- Relator(a)
- HUMBERTO MARTINS
- Órgão julgador
- T3 - TERCEIRA TURMA
- Data do julgamento
- 12/08/2026
- Data de publicação
- 17/08/2026
STJ – Acórdão, Rel. HUMBERTO MARTINS, T3 - TERCEIRA TURMA, j. 12/08/2026, p. 17/08/2026
PROCESSUAL CIVIL E CONSUMIDOR. RECURSO ESPECIAL. PLANO DE SAÚDE. REAJUSTE POR MUDANÇA DE FAIXA ETÁRIA (59 ANOS). REAPRECIAÇÃO EM JUÍZO DE RETRATAÇÃO NA ORIGEM. MANUTENÇÃO DO ACÓRDÃO RECORRIDO. ABUSIVIDADE RECONHECIDA PELAS INSTÂNCIAS ORDINÁRIAS. INDICE DESARRAZOADO (131,73% COM IMPACTO PRÁTICO DE 88,98%).
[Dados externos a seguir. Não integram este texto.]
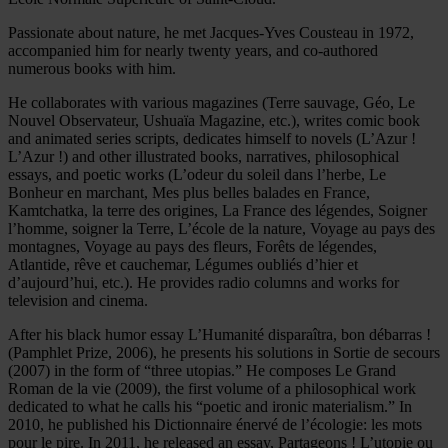
Passionate about nature, he met Jacques-Yves Cousteau in 1972,
accompanied him for nearly twenty years, and co-authored
numerous books with him.
He collaborates with various magazines (Terre sauvage, Géo, Le
Nouvel Observateur, Ushuaïa Magazine, etc.), writes comic book
and animated series scripts, dedicates himself to novels (L’Azur !
L’Azur !) and other illustrated books, narratives, philosophical
essays, and poetic works (L’odeur du soleil dans l’herbe, Le
Bonheur en marchant, Mes plus belles balades en France,
Kamtchatka, la terre des origines, La France des légendes, Soigner
l’homme, soigner la Terre, L’école de la nature, Voyage au pays des
montagnes, Voyage au pays des fleurs, Forêts de légendes,
Atlantide, rêve et cauchemar, Légumes oubliés d’hier et
d’aujourd’hui, etc.). He provides radio columns and works for
television and cinema.
After his black humor essay L’Humanité disparaîtra, bon débarras !
(Pamphlet Prize, 2006), he presents his solutions in Sortie de secours
(2007) in the form of “three utopias.” He composes Le Grand
Roman de la vie (2009), the first volume of a philosophical work
dedicated to what he calls his “poetic and ironic materialism.” In
2010, he published his Dictionnaire énervé de l’écologie: les mots
pour le pire. In 2011, he released an essay, Partageons ! L’utopie ou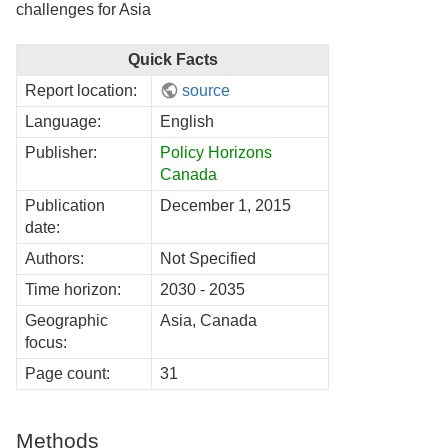
challenges for Asia
Quick Facts
Report location:
source
Language:
English
Publisher:
Policy Horizons
Canada
Publication
December 1, 2015
date:
Authors:
Not Specified
Time horizon:
2030 - 2035
Geographic
Asia, Canada
focus:
Page count:
31
Methods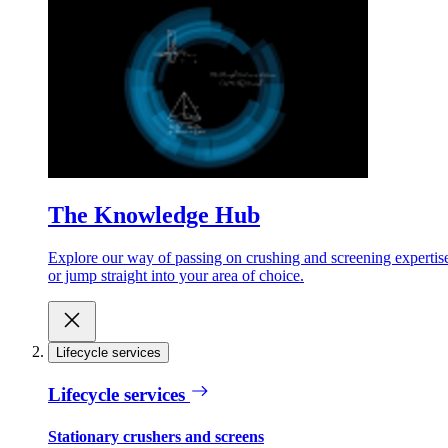
The Knowledge Hub
Explore our way of passing on crushing and screening expertis
or jump straight into your area of choice.
Lifecycle services
Lifecycle services
Stationary crushers and screens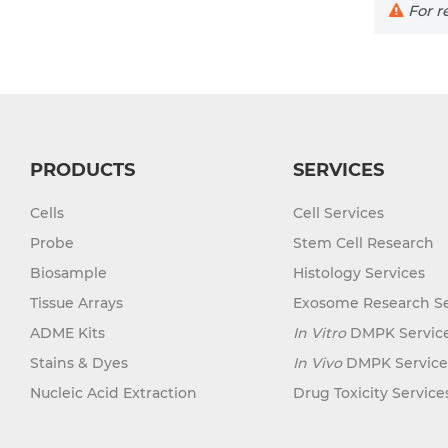
For re
PRODUCTS
SERVICES
Cells
Cell Services
Probe
Stem Cell Research
Biosample
Histology Services
Tissue Arrays
Exosome Research Se
ADME Kits
In Vitro
DMPK Servic
Stains & Dyes
In Vivo
DMPK Service
Nucleic Acid Extraction
Drug Toxicity Service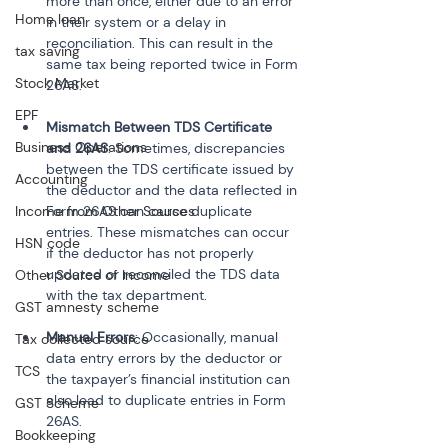
more than once, either due to an error 
Home loan
in their system or a delay in 
reconciliation. This can result in the 
tax saving
same tax being reported twice in Form 
Stock Market
EPF
Mismatch Between TDS Certificate 
Business Operations
and 26AS
: Sometimes, discrepancies 
between the TDS certificate issued by 
Accounting
the deductor and the data reflected in 
Income from Other Sources
Form 26AS can cause duplicate 
entries. These mismatches can occur 
HSN code
if the deductor has not properly 
updated or reconciled the TDS data 
Other Source of Income
GST amnesty scheme
Manual Errors
: Occasionally, manual 
Tax collected source
data entry errors by the deductor or 
TCS
the taxpayer’s financial institution can 
also lead to duplicate entries in Form 
GST Scheme
26AS.
Bookkeeping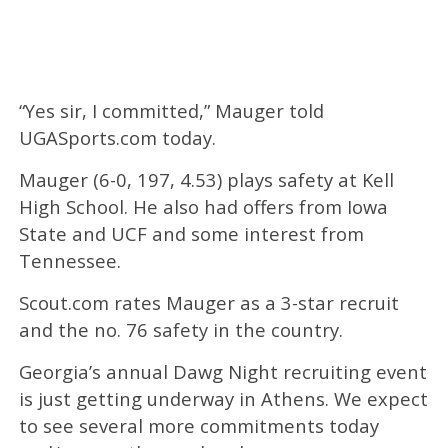
“Yes sir, I committed,” Mauger told
UGASports.com today.
Mauger (6-0, 197, 4.53) plays safety at Kell
High School. He also had offers from Iowa
State and UCF and some interest from
Tennessee.
Scout.com rates Mauger as a 3-star recruit
and the no. 76 safety in the country.
Georgia’s annual Dawg Night recruiting event
is just getting underway in Athens. We expect
to see several more commitments today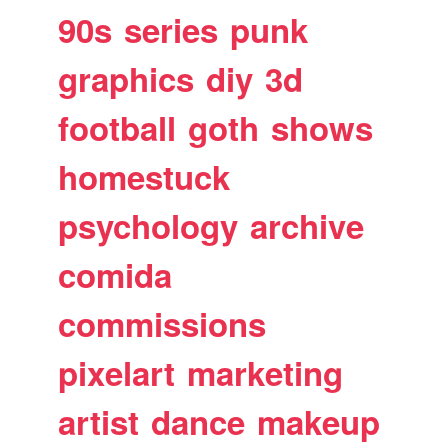
90s
series
punk
graphics
diy
3d
football
goth
shows
homestuck
psychology
archive
comida
commissions
pixelart
marketing
artist
dance
makeup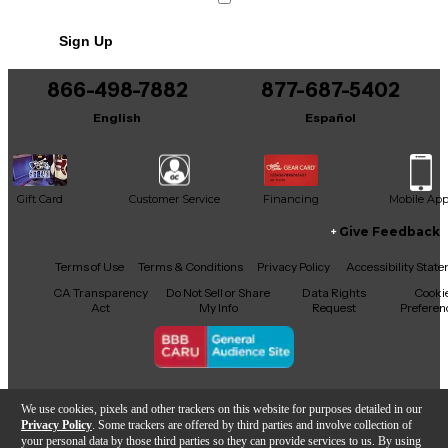
Sign Up
866-498-7882
877-687-5402
English
Español
Gift Card
Customer Service
Financing
Mobile Ap
Give Feedback
Facebook
X
YouTube
Instagram
TikTok
Threads
Terms of Use
Terms & Conditions
Privacy Policy
Accessibility Stat
CA Transparency
Do Not Sell or Share
Data Rights
Cooki
Act
My Info
Request
Preferen
Copyright © Guitar Center Inc.
We use cookies, pixels and other trackers on this website for purposes detailed in our
Privacy Policy
. Some trackers are offered by third parties and involve collection of
your personal data by those third parties so they can provide services to us. By using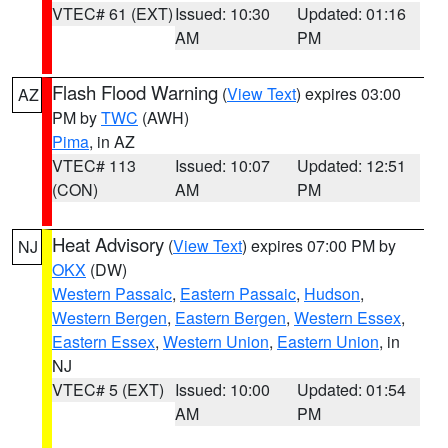
VTEC# 61 (EXT)
Issued: 10:30
Updated: 01:16
AM
PM
Flash Flood Warning
(
View Text
) expires 03:00
AZ
PM by
TWC
(AWH)
Pima
, in AZ
VTEC# 113
Issued: 10:07
Updated: 12:51
(CON)
AM
PM
Heat Advisory
(
View Text
) expires 07:00 PM by
NJ
OKX
(DW)
Western Passaic
,
Eastern Passaic
,
Hudson
,
Western Bergen
,
Eastern Bergen
,
Western Essex
,
Eastern Essex
,
Western Union
,
Eastern Union
, in
NJ
VTEC# 5 (EXT)
Issued: 10:00
Updated: 01:54
AM
PM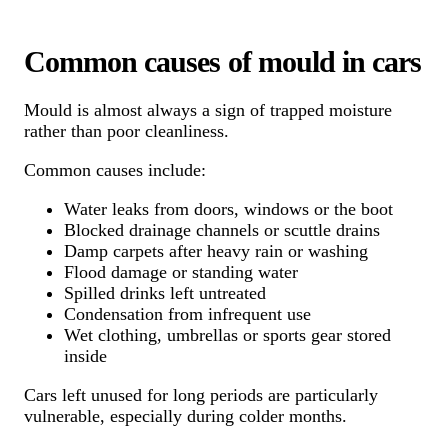
Common causes of mould in cars
Mould is almost always a sign of trapped moisture
rather than poor cleanliness.
Common causes include:
Water leaks from doors, windows or the boot
Blocked drainage channels or scuttle drains
Damp carpets after heavy rain or washing
Flood damage or standing water
Spilled drinks left untreated
Condensation from infrequent use
Wet clothing, umbrellas or sports gear stored
inside
Cars left unused for long periods are particularly
vulnerable, especially during colder months.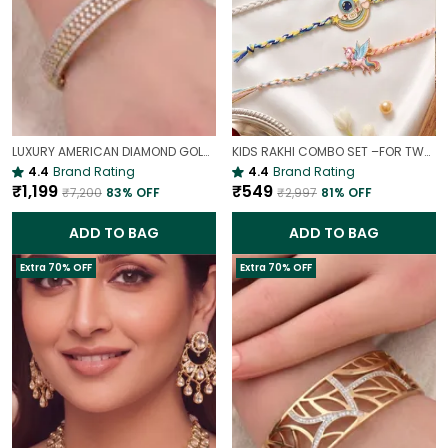
LUXURY AMERICAN DIAMOND GOLD-PLATED OPENABLE BRACELET | PARTY & WEDDING HAND CHARM
KIDS RAKHI COMBO SET –FOR TWO BROTHERS AND TWO SISTERS
4.4
Brand Rating
4.4
Brand Rating
₹1,199
₹549
₹7,200
83
% OFF
₹2,997
81
% OFF
ADD TO BAG
ADD TO BAG
Extra 70% OFF
Extra 70% OFF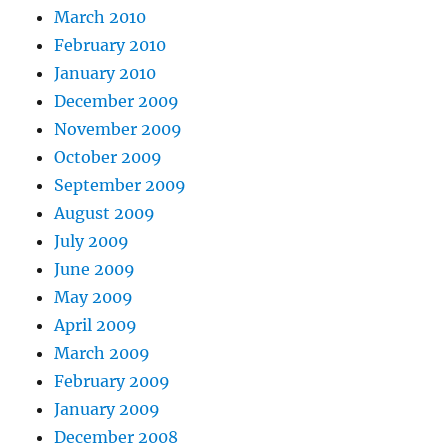
March 2010
February 2010
January 2010
December 2009
November 2009
October 2009
September 2009
August 2009
July 2009
June 2009
May 2009
April 2009
March 2009
February 2009
January 2009
December 2008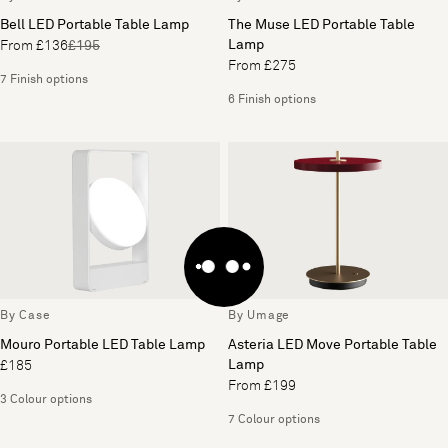
Bell LED Portable Table Lamp
The Muse LED Portable Table
Lamp
From £136
£195
From £275
7 Finish options
6 Finish options
By Case
By Umage
Mouro Portable LED Table Lamp
Asteria LED Move Portable Table
Lamp
£185
From £199
3 Colour options
7 Colour options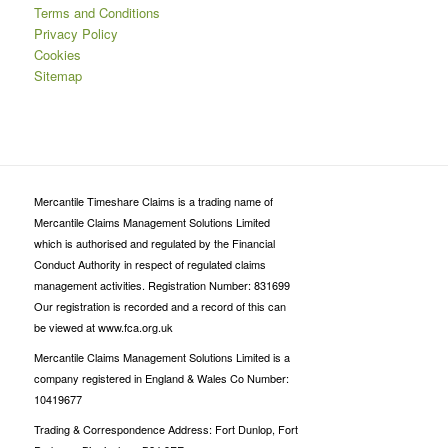
Terms and Conditions
Privacy Policy
Cookies
Sitemap
Mercantile Timeshare Claims is a trading name of
Mercantile Claims Management Solutions Limited
which is authorised and regulated by the Financial
Conduct Authority in respect of regulated claims
management activities. Registration Number: 831699
Our registration is recorded and a record of this can
be viewed at www.fca.org.uk
Mercantile Claims Management Solutions Limited is a
company registered in England & Wales Co Number:
10419677
Trading & Correspondence Address: Fort Dunlop, Fort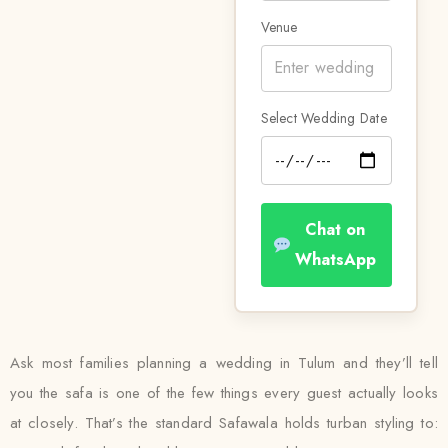
Venue
Select Wedding Date
Chat on
WhatsApp
Ask most families planning a wedding in Tulum and they’ll tell
you the safa is one of the few things every guest actually looks
at closely. That’s the standard Safawala holds turban styling to: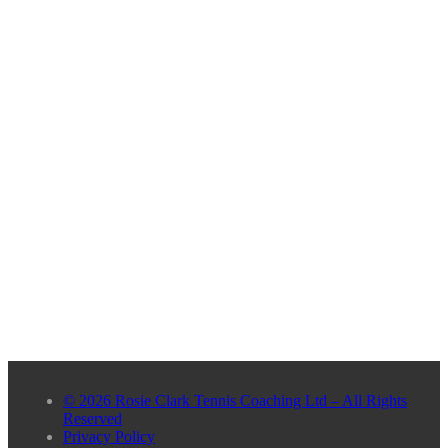
© 2026 Rosie Clark Tennis Coaching Ltd – All Rights
Reserved
Privacy Policy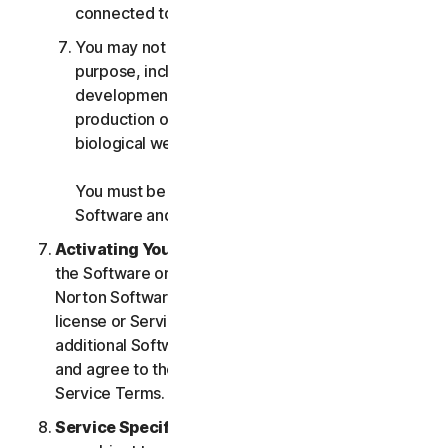
connected to any Services.
You may not use the Services for any military
purpose, including cyberwarfare, weapons
development, design, manufacture or
production of missiles, nuclear, chemical or
biological weapons.
You must be 18 or older to purchase our
Software and Services.
Activating Your Service
. If you choose from within
the Software or Services to access or use other
Norton Software or Services, or if your Software
license or Services purchase entitles you to
additional Software and Services, you understand
and agree to the most current version of the Norton
Service Terms.
Service Specific Terms
. The following Services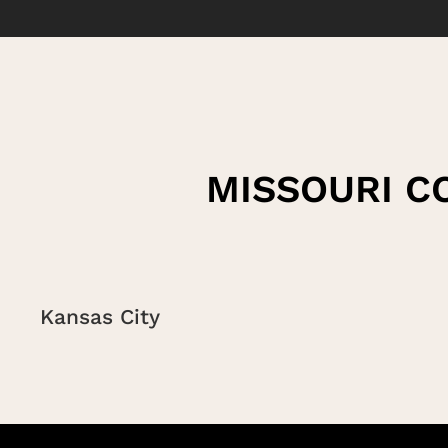
MISSOURI C
Kansas City
Saint Louis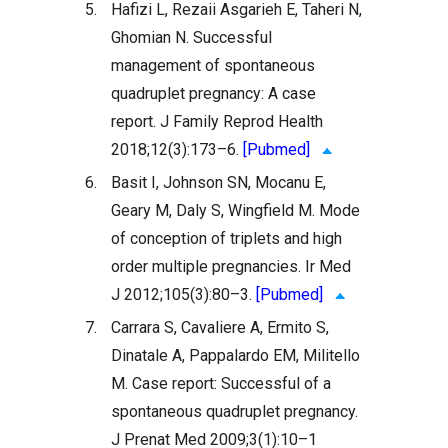
5.
Hafizi L, Rezaii Asgarieh E, Taheri N,
Ghomian N. Successful
management of spontaneous
quadruplet pregnancy: A case
report. J Family Reprod Health
2018;12(3):173–6.
[Pubmed]
6.
Basit I, Johnson SN, Mocanu E,
Geary M, Daly S, Wingfield M. Mode
of conception of triplets and high
order multiple pregnancies. Ir Med
J 2012;105(3):80–3.
[Pubmed]
7.
Carrara S, Cavaliere A, Ermito S,
Dinatale A, Pappalardo EM, Militello
M. Case report: Successful of a
spontaneous quadruplet pregnancy.
J Prenat Med 2009;3(1):10–1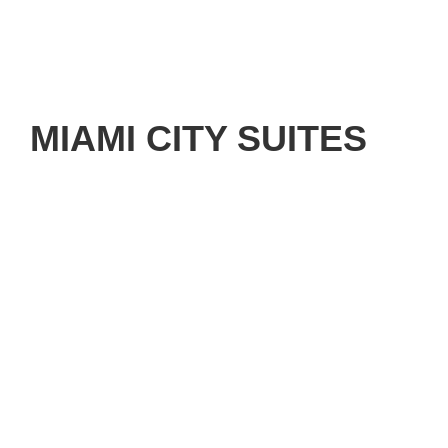
MIAMI CITY SUITES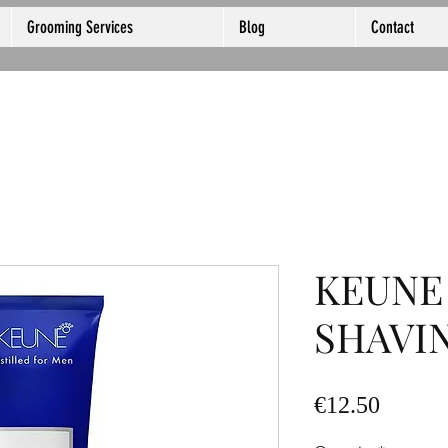
Grooming Services
Blog
Contact
KEUNE
SHAVI
Price
€12.50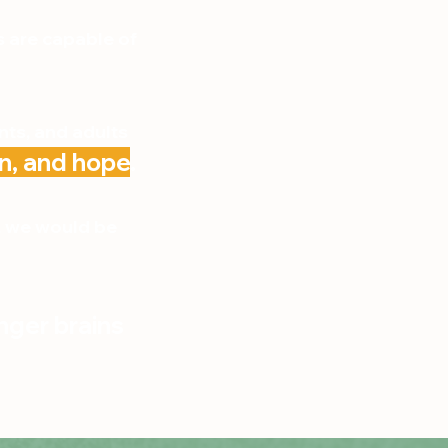
s are capable of
nts, and adults
n, and hope
.
d, we would be
nger brains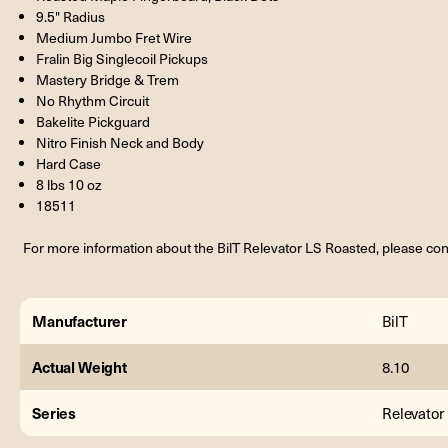
9.5" Radius
Medium Jumbo Fret Wire
Fralin Big Singlecoil Pickups
Mastery Bridge & Trem
No Rhythm Circuit
Bakelite Pickguard
Nitro Finish Neck and Body
Hard Case
8 lbs 10 oz
18511
For more information about the BilT Relevator LS Roasted, please con
Manufacturer
BilT
Actual Weight
8.10
Series
Relevator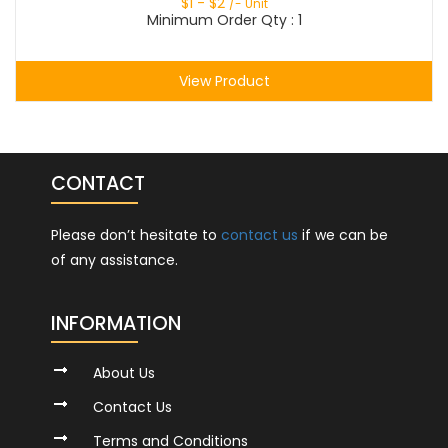
$
1
- $
2
/- Unit
Minimum Order Qty : 1
View Product
CONTACT
Please don’t hesitate to
contact us
if we can be
of any assistance.
INFORMATION
About Us
Contact Us
Terms and Conditions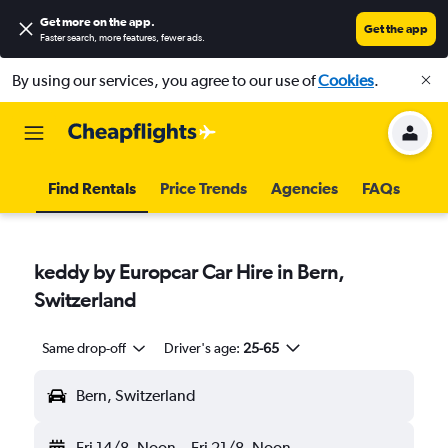
Get more on the app
.
Get the app
Faster search, more features, fewer ads.
By using our services, you agree to our use of
Cookies
.
Find Rentals
Price Trends
Agencies
FAQs
keddy by Europcar Car Hire in Bern,
Switzerland
Same drop-off
Driver's age:
25-65
Bern, Switzerland
Fri 14/8
Noon
-
Fri 21/8
Noon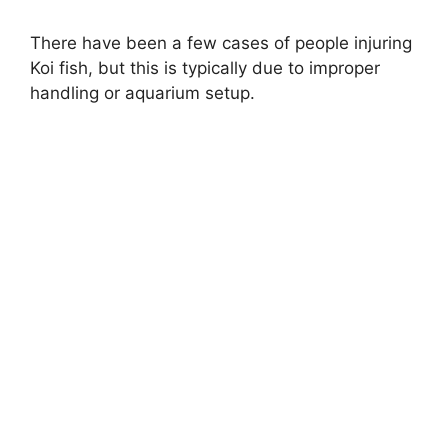
a
There have been a few cases of people injuring
Koi fish, but this is typically due to improper
y
handling or aquarium setup.
V
i
d
e
o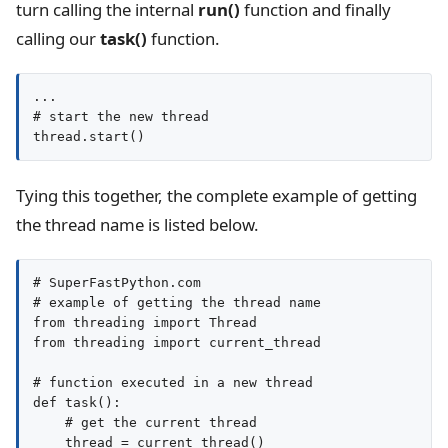
turn calling the internal
run()
function and finally
calling our
task()
function.
...

# start the new thread

thread.start()
Tying this together, the complete example of getting
the thread name is listed below.
# SuperFastPython.com

# example of getting the thread name

from threading import Thread

from threading import current_thread

# function executed in a new thread

def task():

    # get the current thread

    thread = current_thread()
AUSÊNCIA DE SUPORTE ATUARIAL IDÔNEO. REVISÃO. IMPOSSIBILIDADE. SÚMULAS N. 5/STJ E 7/STJ.1. Cinge-se a controvérsia em verificar a legalidade do reajuste por faixa etária de 131,73% (com reflexo prático de 88,98%) aplicado aos 59 anos de idade, cuja abusividade e ausência de lastro atuarial idôneo foram declaradas pelo Tribunal de origem em sede de juízo de retratação (Temas n. 952/STJ e 1.016/STJ).2. O Tribunal a quo, com amparo nos elementos fático-probatórios dos autos e nos termos do artigo 51, inciso IV, do Código de Defesa do Consumidor, concluiu pelo caráter desarrazoado, aleatório e excessivamente oneroso do reajuste implementado pela operadora, diante da completa ausência de Nota Técnica Atuarial idônea a justificá-lo.3. A alteração das conclusões adotadas pela instância ordinária para acolher a pretensão recursal seja para afastar o reconhecimento da abusividade, seja para chancelar a higidez matemática do índice demandaria, necessariamente, o reexame do acervo de provas e a interpretação de cláusulas contratuais, providência vedada na instância extraordinária a teor das Súmulas n. 5/STJ e 7/STJ.Recurso especial não conhecido. (REsp n. 2.103.872/SP, relator Ministro HUMBERTO MARTINS, Terceira Turma, julgado em 12/8/2026, DJEN de 17/8/2026.)